There is something surreal about the economic prognostications of the Republican leaders in Congress these days. Thus, House Speaker John Boehner tells us with a straight face (well, with only a hint of a smirk) that drastic cuts to government spending will create jobs while raising taxes on the wealthy, or eliminating their unfair tax subsidies, will be a “job killer.”
Actually, he’s got it exactly backwards. Reducing government spending in a weak economy will be a job killer and will have a depressing effect, while raising taxes on the “surplus liquidity” (i.e., unproductive wealth) of the rich will serve to stimulate economic growth. The new revenues are very likely to be spent where the needs are the greatest – preventing layoffs or restoring jobs for teachers, health care workers, policemen and firemen, and restoring cuts to Medicaid, child nutrition, and other safety net programs. Our overall economic problem is to increase consumer demand for goods and services, not to reduce it.

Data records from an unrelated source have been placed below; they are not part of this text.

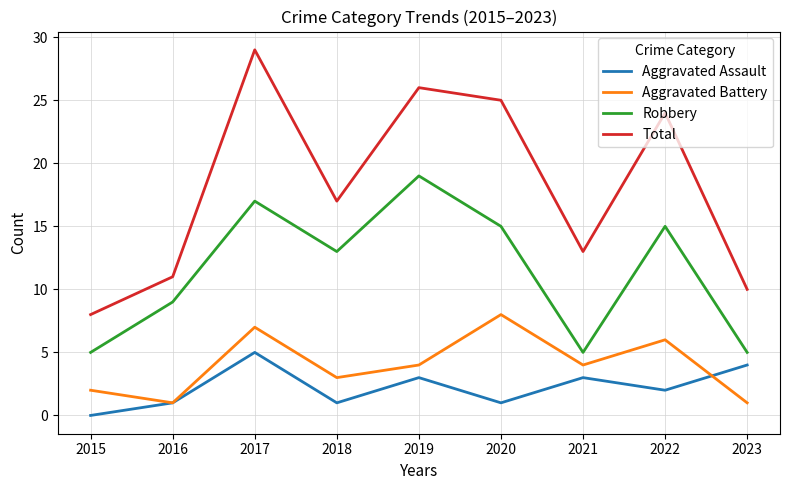

What is the maximum value shown in the chart?

29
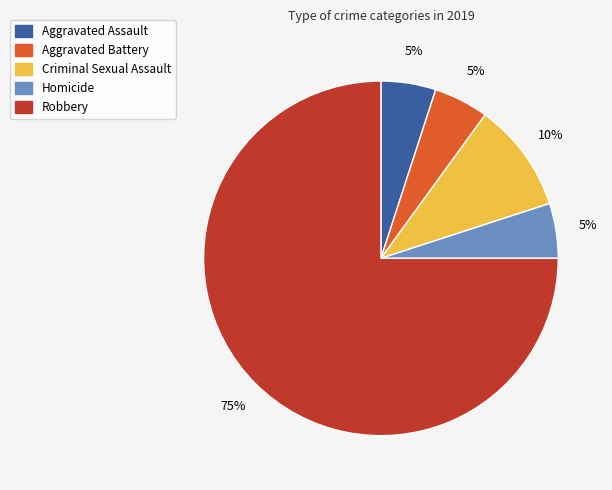

Count the number of slices in the pie.

5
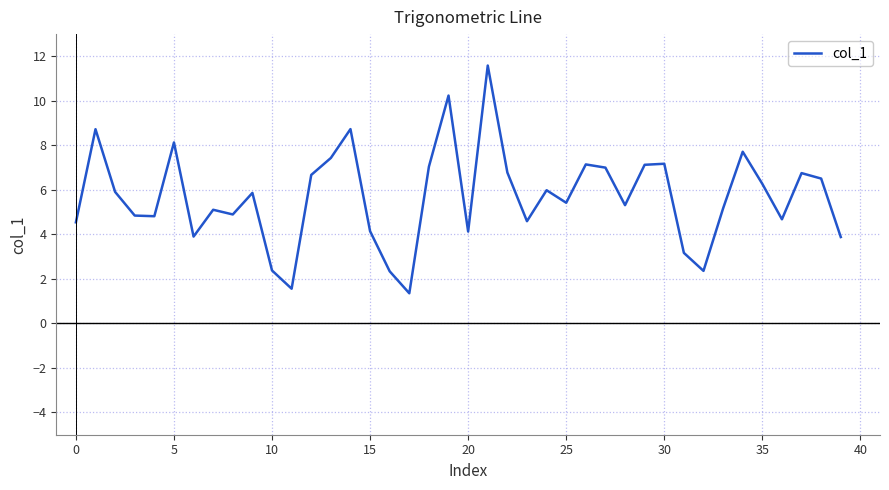

What is the difference between the maximum and minimum values?

10.2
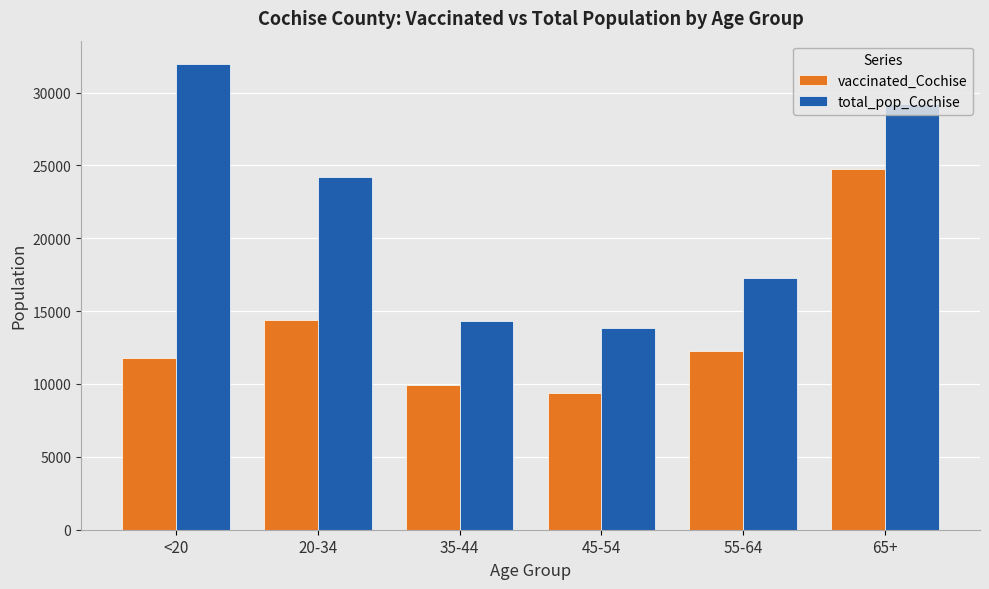

What is the difference between the total_pop_Cochise values at <20 and 55-64?

14670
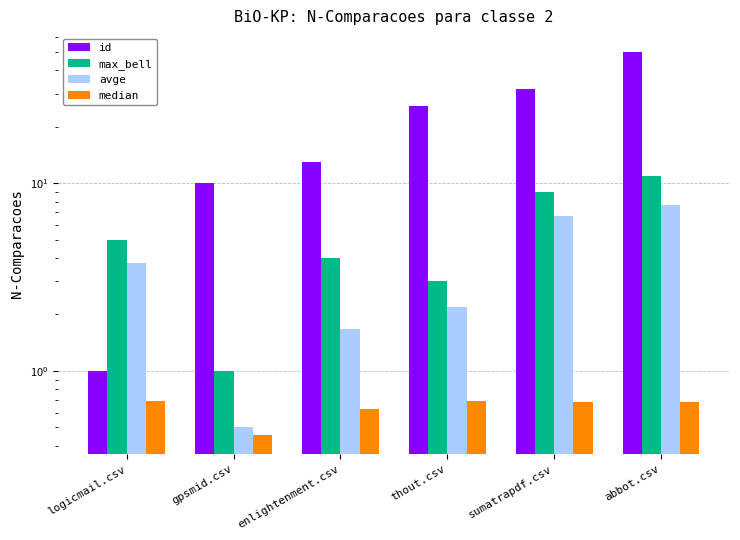

What is the difference between the maximum and second lowest values in the id series?

40.0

The chart that I posted on Facebook the other day showed that there has been no correlation historically between the top marginal income tax rates and economic growth in this country, going back to the end of World War Two. Higher taxes on the rich have had no significant impact on our overall economic performance (GDP).
The Republicans in Congress probably know their Economics 101, but they also know that lies pay off in politics. And politics is not about getting at the truth but about getting votes. So they peddle Voodoo Economics to us, and it’s ultimately our fault for being so gullible, and for not punishing the liars.
Winston Churchill once said that Americans can always be counted upon to do the right thing, after they’ve exhausted all the other possibilities. This time we may prove him wrong.